Improvements in chemical processes are regularly achieved as a result of the introduction of new internal geometries within reactors. Conventionally, fixed bed reactor models use an overly simple description of hydrodynamics, based on a “piston”-type reactor configuration. This description demonstrates limitations when seeking to model certain specific technologies and their impact on process performance.
Coupling complex hydrodynamics with kinetic models that are themselves complex makes their incorporation in CFD codes difficult and generates prohibitive calculation times. For reactor simulation requirements, it was therefore necessary to develop a methodology for obtaining sufficiently representative modeling of hydrodynamics, and which is compatible with the use of complex kinetic models.

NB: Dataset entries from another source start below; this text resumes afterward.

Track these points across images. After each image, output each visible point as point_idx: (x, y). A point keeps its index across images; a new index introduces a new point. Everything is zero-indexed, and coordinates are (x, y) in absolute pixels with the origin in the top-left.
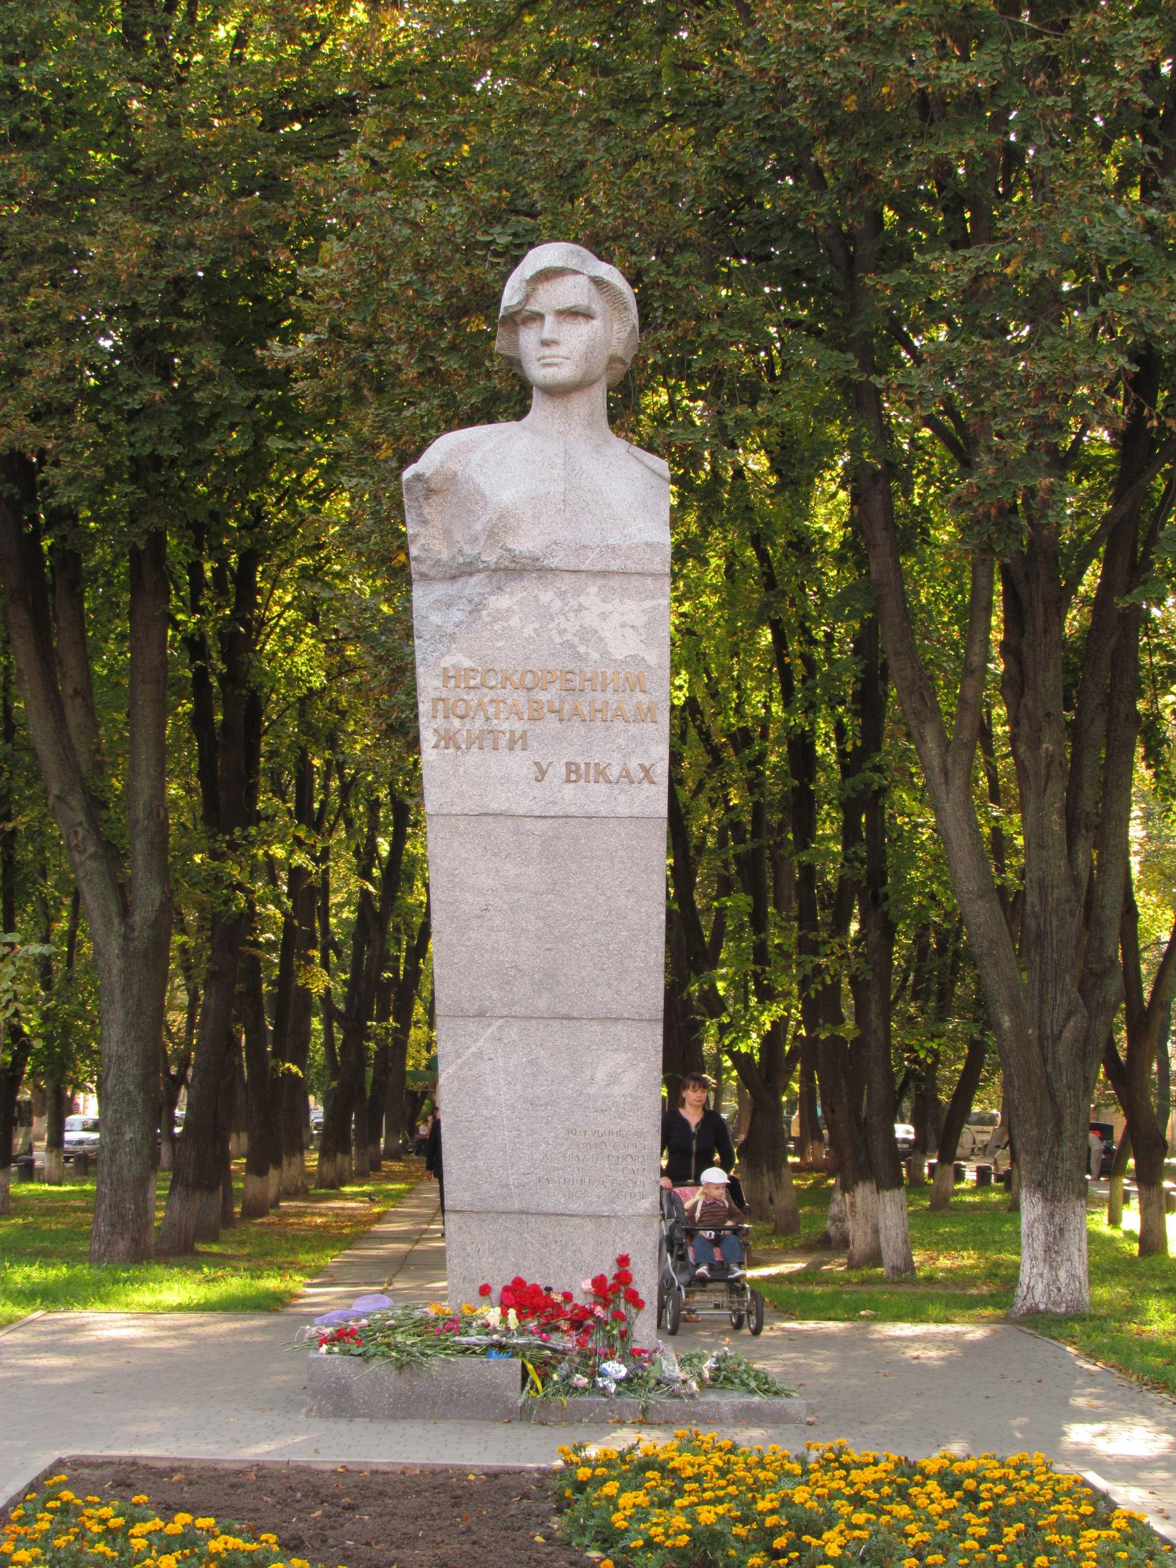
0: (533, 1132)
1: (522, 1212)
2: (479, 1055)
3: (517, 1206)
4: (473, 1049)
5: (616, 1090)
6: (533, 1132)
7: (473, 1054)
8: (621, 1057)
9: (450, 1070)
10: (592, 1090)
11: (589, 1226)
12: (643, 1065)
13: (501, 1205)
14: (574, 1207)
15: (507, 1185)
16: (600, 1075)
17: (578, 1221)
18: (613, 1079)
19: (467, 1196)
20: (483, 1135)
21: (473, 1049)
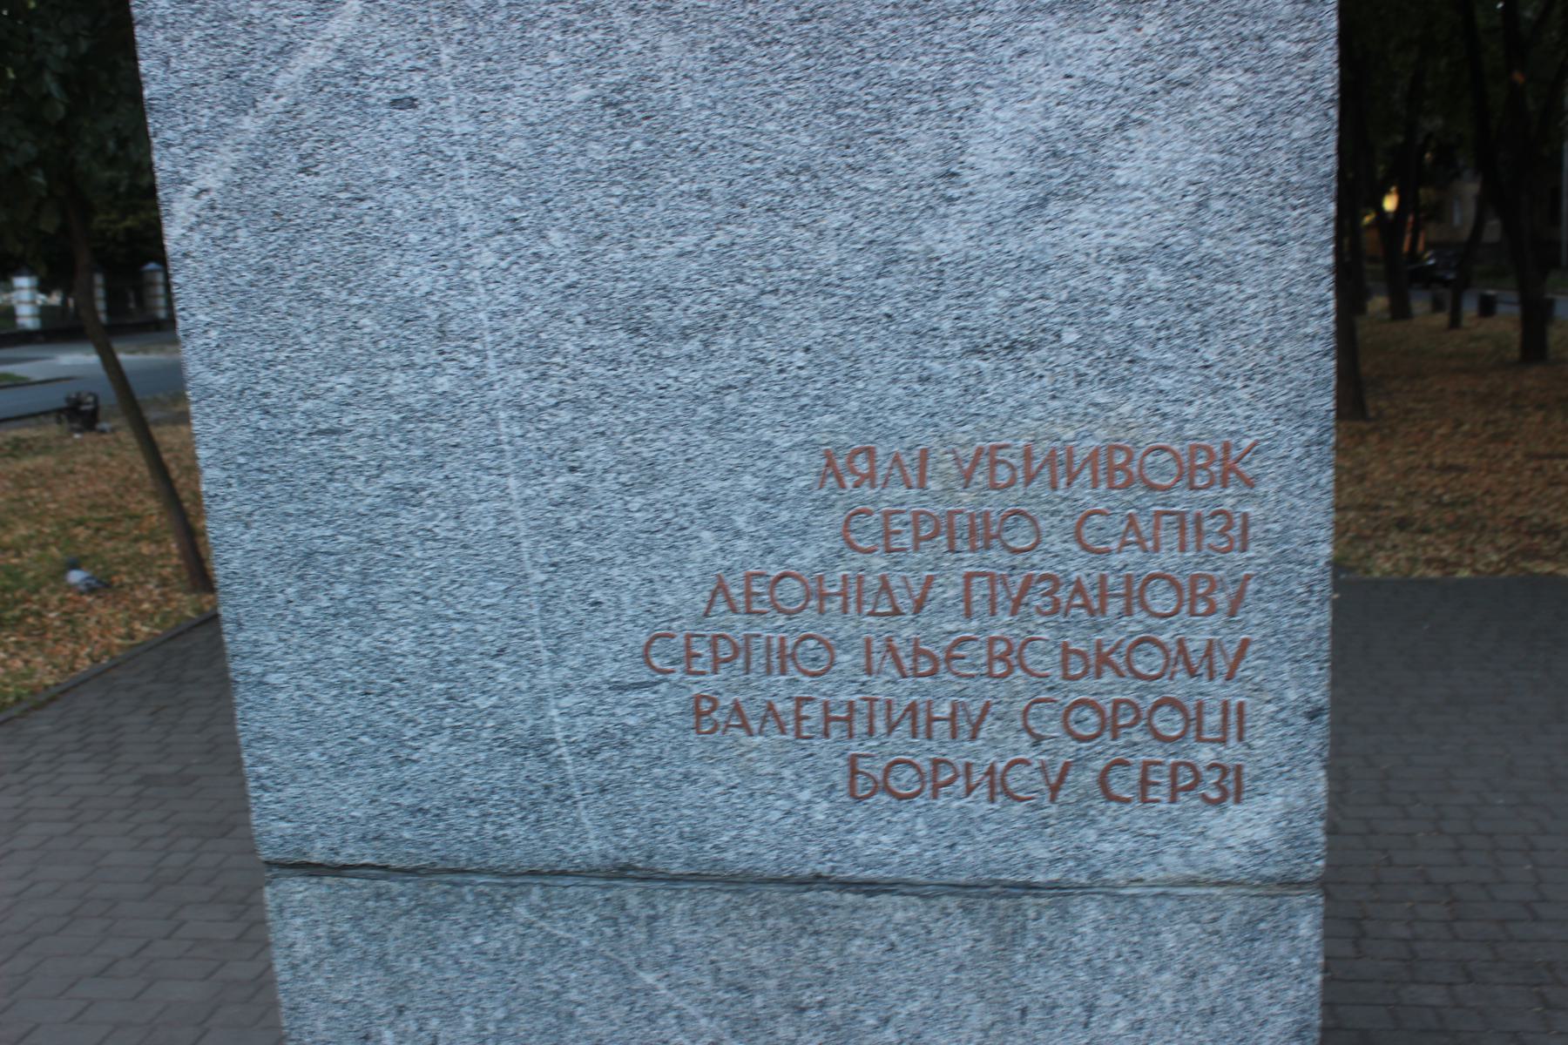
0: (651, 475)
1: (622, 872)
2: (346, 83)
3: (594, 846)
4: (312, 57)
5: (1085, 228)
6: (651, 475)
7: (316, 81)
8: (1102, 46)
9: (212, 176)
10: (950, 238)
11: (961, 936)
12: (1227, 84)
13: (522, 841)
14: (885, 839)
15: (539, 746)
16: (996, 145)
17: (897, 910)
18: (1065, 170)
19: (353, 797)
20: (403, 497)
21: (312, 57)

To achieve this, a rigorous approach was used to obtain a one-dimensional representation of the impact of hydrodynamics on the basis of 3D CFD simulations. To construct these one-dimensional models taking into account hydrodynamics, the internal age distribution transport theorya inside the reactor has been used.
For example, a Euler-Euler two-phase model was used to model a fixed-bed reactor (figure), subject to poor liquid distribution due to partial blocking of
a distributor tray(1). In order to assess the impact of this problem on reaction performance in the case of hydrotreatment, chemical species transport simulations were performed. Ultimately, the 1D multi-output piston-dispersion model provides excellent performance prediction, equivalent to complex 3D simulations of the reactor.
a - Which consists in calculating the average age of the molecules at every point of the reactor
(1) M. Fourati, F. Augier, Y. Haroun, Canadian Journal of Chemical Engineering, Vol. 95, No 2, 2017, pp. 222-230.